Welk effect had dit ontslag op jou?
Mijn inkomen daalde met de helft, ik zakte ineens naar 700 euro dop. Thuis was het serieus aanpassen. Ik werd zwaar depressief, nog niet zozeer om de geldproblemen, maar meer door het gevoel zo gebruikt te zijn, misbruikt in feite. Toen heb ik ongeveer een jaar gedopt. Uiteindelijk ben ik een cursus gaan volgen via de VDAB, hoewel ik hen serieus heb moeten overtuigen om mee te mogen doen want ik was medisch niet in orde. Nu heb ik weer werk, maar ik blijf sukkelen met mijn rug.
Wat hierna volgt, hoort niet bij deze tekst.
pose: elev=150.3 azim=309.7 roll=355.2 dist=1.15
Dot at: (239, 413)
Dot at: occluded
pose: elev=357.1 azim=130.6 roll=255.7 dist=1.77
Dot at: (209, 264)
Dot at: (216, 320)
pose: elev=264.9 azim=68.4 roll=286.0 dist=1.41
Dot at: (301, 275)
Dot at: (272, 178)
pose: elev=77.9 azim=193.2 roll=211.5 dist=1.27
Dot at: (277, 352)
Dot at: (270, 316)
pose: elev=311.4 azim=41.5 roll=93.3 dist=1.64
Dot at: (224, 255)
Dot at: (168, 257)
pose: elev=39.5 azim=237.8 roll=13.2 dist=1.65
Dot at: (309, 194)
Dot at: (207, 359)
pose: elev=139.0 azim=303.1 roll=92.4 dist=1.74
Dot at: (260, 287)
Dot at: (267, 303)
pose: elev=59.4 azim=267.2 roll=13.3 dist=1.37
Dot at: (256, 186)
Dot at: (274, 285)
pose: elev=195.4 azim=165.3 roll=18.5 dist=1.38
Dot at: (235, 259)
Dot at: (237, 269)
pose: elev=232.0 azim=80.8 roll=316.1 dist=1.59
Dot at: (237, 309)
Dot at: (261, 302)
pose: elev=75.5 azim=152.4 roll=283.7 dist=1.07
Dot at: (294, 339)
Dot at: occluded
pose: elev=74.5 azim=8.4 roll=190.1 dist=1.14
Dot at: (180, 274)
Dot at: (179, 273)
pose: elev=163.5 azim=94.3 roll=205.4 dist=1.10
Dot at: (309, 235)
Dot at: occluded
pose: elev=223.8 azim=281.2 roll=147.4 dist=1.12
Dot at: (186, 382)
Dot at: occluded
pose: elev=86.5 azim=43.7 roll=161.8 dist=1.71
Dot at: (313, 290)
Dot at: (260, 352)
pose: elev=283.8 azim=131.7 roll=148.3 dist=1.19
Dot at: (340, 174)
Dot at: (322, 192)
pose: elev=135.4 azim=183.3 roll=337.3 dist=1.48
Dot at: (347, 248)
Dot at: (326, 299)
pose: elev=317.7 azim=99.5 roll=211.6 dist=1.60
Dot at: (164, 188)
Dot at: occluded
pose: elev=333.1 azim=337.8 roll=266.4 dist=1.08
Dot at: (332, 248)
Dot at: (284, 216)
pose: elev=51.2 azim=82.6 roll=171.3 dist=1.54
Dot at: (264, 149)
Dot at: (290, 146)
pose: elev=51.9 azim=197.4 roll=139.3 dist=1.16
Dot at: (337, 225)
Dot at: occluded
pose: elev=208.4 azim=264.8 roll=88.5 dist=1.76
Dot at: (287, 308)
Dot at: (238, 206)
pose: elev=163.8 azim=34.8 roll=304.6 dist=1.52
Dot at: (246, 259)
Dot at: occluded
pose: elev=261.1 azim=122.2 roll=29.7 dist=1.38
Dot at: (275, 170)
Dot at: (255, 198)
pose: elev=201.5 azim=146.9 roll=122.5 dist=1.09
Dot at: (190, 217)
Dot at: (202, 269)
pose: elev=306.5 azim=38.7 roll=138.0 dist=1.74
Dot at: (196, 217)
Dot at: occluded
Ik ben lang depressief geweest en heb me opnieuw in gang moeten trekken om terug routine in mijn leven te krijgen. Ik was helemaal naar de kloten, ik dronk veel en van die toestanden. Dat had een zware invloed op mijn relatie en het leven thuis. Ik kon niks meer verdragen, voor het minste werd ik kwaad. Als mijn vriendin een glas liet vallen sprong ik bijna door het plafond. Ik kon niet verdragen dat mijn kinderen lawaai maakten bij het spelen. Je hebt geen beweging meer, je hebt niets om handen, al je energie en frustraties zitten opgekropt. Bij de minste vonk ontploft dat. Degenen die met mij samenleven, kunnen een bestseller schrijven over dat jaar.
Wij hopen in ieder geval dat je huidig werk wat beter is aangepast aan je fysieke toestand. Bedankt voor het interview!